Current active kernel on device...

My application has several different kernels which are called from the main program in a loop. Typical length of the simulation is several days.

However, the program becomes unresponsive after a few hours. I can see that the process is still active in the system, however produces no output. The GPU resource is likely occupied by the process, but I can’t figure out how to check which one of the kernels is keeping the device busy.

Is there a tool that enables us to see the currently active kernel on the device? My card is GeForce 580, and the system is Centos. It seems that nvidia-smi doesnot support diagnostics for this card.

I also tried checkpoint restarting right before the unresponsive phase, and the code doesnot crash at the same point twice. It is highly unpredictable so a tool that lets me identify which kernel is causing the problem will be helpful.

Thanks,

You might consider attaching the debugger to the unresponsive CUDA application: (docs here).

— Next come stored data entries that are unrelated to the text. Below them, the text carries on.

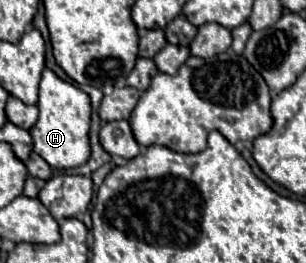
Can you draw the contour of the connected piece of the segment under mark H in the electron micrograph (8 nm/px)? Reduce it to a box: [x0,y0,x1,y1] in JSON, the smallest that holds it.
[31,69,91,169]

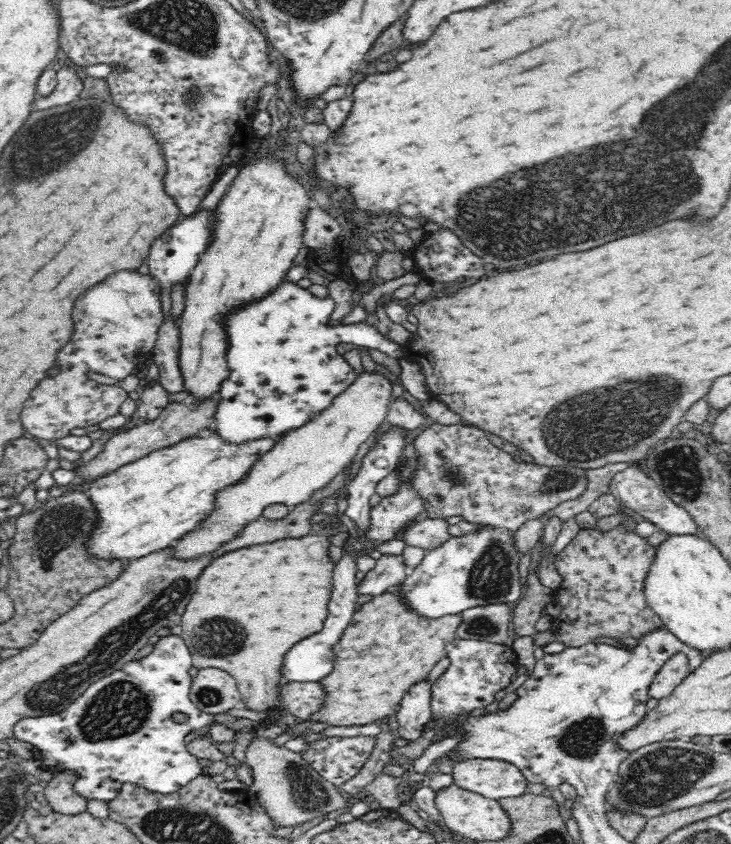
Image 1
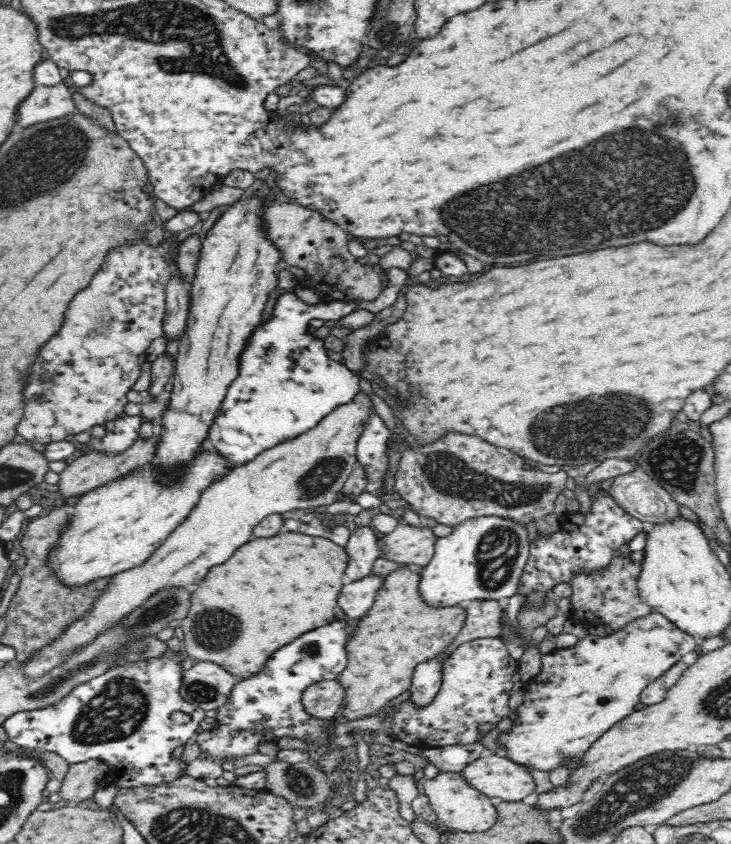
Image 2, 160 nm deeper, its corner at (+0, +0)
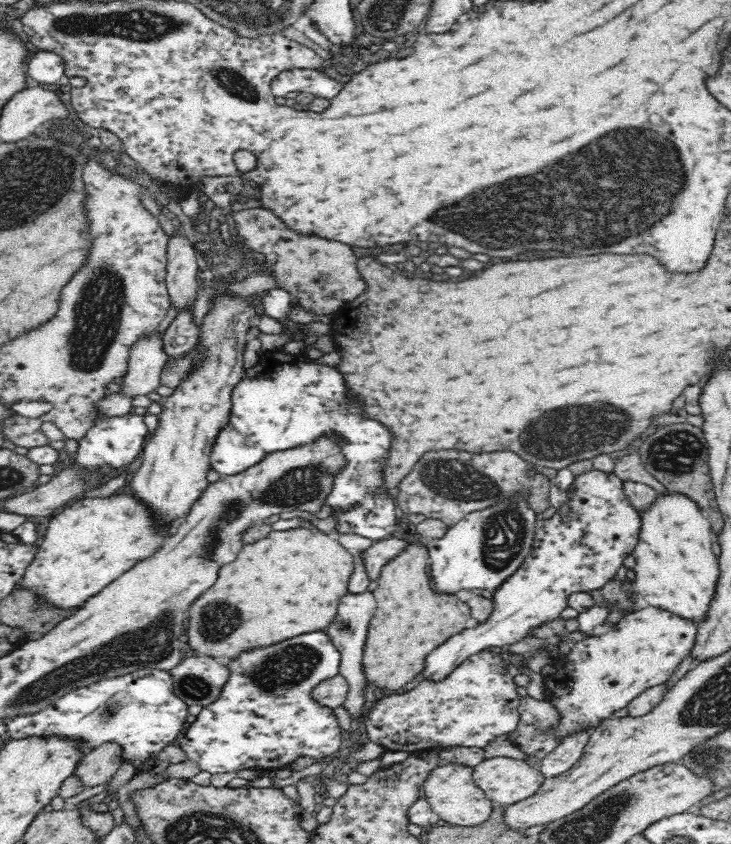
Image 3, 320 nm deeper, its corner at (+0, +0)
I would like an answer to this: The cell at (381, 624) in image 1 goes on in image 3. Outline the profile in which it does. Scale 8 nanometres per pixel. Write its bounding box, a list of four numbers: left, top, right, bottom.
[362,533,471,693]

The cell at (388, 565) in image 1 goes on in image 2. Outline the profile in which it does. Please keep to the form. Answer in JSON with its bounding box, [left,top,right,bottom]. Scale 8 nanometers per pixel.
[338,573,383,638]

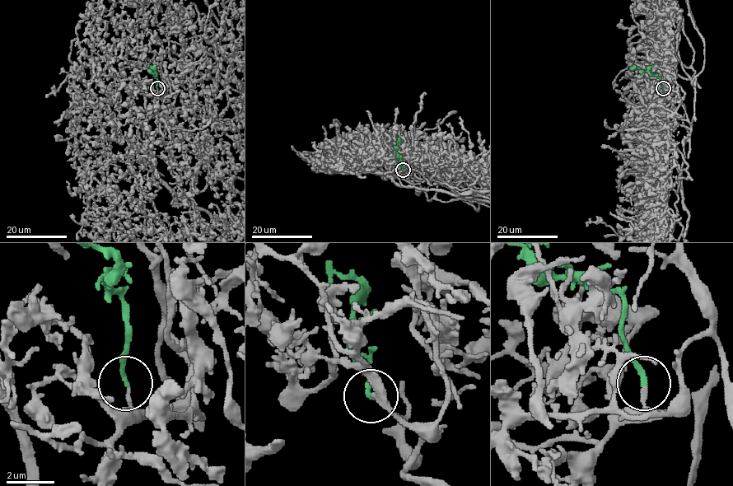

If you simply want a log then one approach might be to inject cudaStreamAddCallback()/cuStreamAddCallback() callbacks into your kernel launching stream(s). The callback could, at the least, log that the previous kernel was completed and/or the next kernel is about to be launched.

Just be aware that the callback blocks everything downstream until it completes so it’s up to you to determine how lightweight the callback should be – i.e. an atomic increment on the host vs. a slow thread-safe printf().